» **EXERCISE OBJECTIVE**: Reproduce everything from the line containing "collection date as typed: 25" down to the line containing "state / province: Cochabamba", swapping "catalogue" for "catalog" and leaving all else unchanged. Give only those lines.

» **EXTRACTED MATERIAL**:
---------------

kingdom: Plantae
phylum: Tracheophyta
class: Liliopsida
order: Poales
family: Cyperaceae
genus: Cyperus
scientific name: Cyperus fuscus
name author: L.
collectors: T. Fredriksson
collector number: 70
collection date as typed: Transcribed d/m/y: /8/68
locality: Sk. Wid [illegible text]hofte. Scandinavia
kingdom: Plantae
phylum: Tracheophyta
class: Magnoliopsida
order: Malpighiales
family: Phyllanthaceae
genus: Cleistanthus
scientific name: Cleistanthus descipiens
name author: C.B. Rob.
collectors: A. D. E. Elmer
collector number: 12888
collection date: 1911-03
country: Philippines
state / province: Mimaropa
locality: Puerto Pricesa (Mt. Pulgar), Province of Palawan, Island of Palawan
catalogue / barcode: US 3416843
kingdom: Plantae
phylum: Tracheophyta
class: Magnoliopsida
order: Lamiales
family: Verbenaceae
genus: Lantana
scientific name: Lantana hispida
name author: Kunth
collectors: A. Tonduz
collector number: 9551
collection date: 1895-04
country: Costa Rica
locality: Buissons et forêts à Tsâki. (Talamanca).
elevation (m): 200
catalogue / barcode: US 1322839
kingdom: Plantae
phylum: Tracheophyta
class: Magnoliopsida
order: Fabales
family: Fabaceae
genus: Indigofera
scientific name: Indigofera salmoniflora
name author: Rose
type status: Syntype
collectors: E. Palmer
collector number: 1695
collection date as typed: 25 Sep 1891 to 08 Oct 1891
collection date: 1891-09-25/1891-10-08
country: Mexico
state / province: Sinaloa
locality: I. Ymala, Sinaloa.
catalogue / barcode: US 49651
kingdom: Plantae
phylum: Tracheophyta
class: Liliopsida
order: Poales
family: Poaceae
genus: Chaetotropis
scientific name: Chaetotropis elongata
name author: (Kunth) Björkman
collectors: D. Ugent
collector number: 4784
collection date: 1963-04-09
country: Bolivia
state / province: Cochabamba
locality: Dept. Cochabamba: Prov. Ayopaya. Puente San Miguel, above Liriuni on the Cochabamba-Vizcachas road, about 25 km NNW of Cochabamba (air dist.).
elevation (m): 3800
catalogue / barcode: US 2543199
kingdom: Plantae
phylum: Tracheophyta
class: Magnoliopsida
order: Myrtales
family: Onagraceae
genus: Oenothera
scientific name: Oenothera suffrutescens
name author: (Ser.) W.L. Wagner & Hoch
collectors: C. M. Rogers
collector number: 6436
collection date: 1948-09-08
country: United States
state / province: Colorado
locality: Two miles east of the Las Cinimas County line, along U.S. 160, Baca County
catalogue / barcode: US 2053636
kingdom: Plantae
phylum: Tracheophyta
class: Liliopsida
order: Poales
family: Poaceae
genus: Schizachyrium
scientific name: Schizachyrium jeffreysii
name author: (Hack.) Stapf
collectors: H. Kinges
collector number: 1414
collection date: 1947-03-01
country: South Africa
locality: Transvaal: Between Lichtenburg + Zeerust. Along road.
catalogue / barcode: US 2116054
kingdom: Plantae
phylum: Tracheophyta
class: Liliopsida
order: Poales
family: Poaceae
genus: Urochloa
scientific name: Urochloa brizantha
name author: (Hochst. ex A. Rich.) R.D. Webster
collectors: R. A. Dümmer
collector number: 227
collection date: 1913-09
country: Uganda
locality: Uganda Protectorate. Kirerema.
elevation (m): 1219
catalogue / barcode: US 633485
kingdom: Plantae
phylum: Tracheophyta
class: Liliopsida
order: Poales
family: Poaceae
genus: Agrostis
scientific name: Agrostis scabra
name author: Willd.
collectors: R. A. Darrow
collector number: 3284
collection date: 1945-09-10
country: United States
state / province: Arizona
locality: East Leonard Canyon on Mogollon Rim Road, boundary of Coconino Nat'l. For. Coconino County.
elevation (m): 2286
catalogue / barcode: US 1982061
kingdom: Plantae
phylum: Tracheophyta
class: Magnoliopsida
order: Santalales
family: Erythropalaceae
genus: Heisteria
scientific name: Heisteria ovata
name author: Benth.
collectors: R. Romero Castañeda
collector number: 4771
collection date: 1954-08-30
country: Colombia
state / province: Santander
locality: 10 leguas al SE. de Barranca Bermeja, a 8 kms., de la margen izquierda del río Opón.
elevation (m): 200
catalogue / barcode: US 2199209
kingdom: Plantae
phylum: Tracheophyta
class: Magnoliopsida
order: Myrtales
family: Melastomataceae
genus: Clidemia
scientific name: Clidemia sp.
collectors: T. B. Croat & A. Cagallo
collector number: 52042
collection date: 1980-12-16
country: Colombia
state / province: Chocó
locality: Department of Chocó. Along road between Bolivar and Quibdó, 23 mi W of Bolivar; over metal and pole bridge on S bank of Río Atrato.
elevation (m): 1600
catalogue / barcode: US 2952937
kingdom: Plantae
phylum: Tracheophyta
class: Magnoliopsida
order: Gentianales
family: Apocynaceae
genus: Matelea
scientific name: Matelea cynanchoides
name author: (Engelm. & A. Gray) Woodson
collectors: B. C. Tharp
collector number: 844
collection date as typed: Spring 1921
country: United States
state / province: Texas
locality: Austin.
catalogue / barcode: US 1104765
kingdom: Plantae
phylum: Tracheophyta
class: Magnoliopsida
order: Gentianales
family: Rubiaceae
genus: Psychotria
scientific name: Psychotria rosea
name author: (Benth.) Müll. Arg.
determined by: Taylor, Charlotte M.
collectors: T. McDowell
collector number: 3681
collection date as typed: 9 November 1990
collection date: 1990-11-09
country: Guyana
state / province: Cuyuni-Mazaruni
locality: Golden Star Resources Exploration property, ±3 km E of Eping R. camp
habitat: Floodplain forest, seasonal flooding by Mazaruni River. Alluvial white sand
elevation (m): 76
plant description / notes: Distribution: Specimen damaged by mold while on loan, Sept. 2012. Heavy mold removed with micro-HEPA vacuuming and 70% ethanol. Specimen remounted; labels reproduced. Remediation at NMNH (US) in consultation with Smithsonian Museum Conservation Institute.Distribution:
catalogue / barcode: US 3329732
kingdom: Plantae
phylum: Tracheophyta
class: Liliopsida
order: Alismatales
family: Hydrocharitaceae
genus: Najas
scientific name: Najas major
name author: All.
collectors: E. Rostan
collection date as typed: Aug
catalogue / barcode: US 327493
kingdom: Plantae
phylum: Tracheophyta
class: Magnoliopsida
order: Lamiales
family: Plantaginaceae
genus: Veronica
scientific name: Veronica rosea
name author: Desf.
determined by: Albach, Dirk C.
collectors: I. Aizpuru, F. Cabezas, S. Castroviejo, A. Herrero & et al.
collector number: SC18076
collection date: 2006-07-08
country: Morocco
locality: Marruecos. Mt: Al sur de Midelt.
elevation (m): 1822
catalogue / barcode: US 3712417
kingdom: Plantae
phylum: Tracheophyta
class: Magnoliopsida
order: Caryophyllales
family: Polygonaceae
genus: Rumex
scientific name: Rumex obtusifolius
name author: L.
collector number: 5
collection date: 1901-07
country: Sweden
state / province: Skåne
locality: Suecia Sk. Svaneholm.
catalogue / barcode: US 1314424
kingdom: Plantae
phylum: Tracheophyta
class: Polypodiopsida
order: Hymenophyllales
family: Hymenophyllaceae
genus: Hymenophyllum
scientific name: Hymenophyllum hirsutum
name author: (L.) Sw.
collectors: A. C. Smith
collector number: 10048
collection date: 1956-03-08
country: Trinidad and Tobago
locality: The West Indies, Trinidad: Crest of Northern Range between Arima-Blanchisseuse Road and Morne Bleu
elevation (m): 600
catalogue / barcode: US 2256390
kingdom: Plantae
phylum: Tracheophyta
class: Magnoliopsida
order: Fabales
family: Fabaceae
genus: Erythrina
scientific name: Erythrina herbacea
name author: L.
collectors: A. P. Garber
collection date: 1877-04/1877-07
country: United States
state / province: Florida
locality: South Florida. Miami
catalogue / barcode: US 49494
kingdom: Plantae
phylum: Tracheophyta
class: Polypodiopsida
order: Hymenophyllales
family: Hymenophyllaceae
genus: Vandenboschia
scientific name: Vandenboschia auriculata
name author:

---------------

» **WRITTEN ANSWER**:
collection date as typed: 25 Sep 1891 to 08 Oct 1891
collection date: 1891-09-25/1891-10-08
country: Mexico
state / province: Sinaloa
locality: I. Ymala, Sinaloa.
catalog / barcode: US 49651
kingdom: Plantae
phylum: Tracheophyta
class: Liliopsida
order: Poales
family: Poaceae
genus: Chaetotropis
scientific name: Chaetotropis elongata
name author: (Kunth) Björkman
collectors: D. Ugent
collector number: 4784
collection date: 1963-04-09
country: Bolivia
state / province: Cochabamba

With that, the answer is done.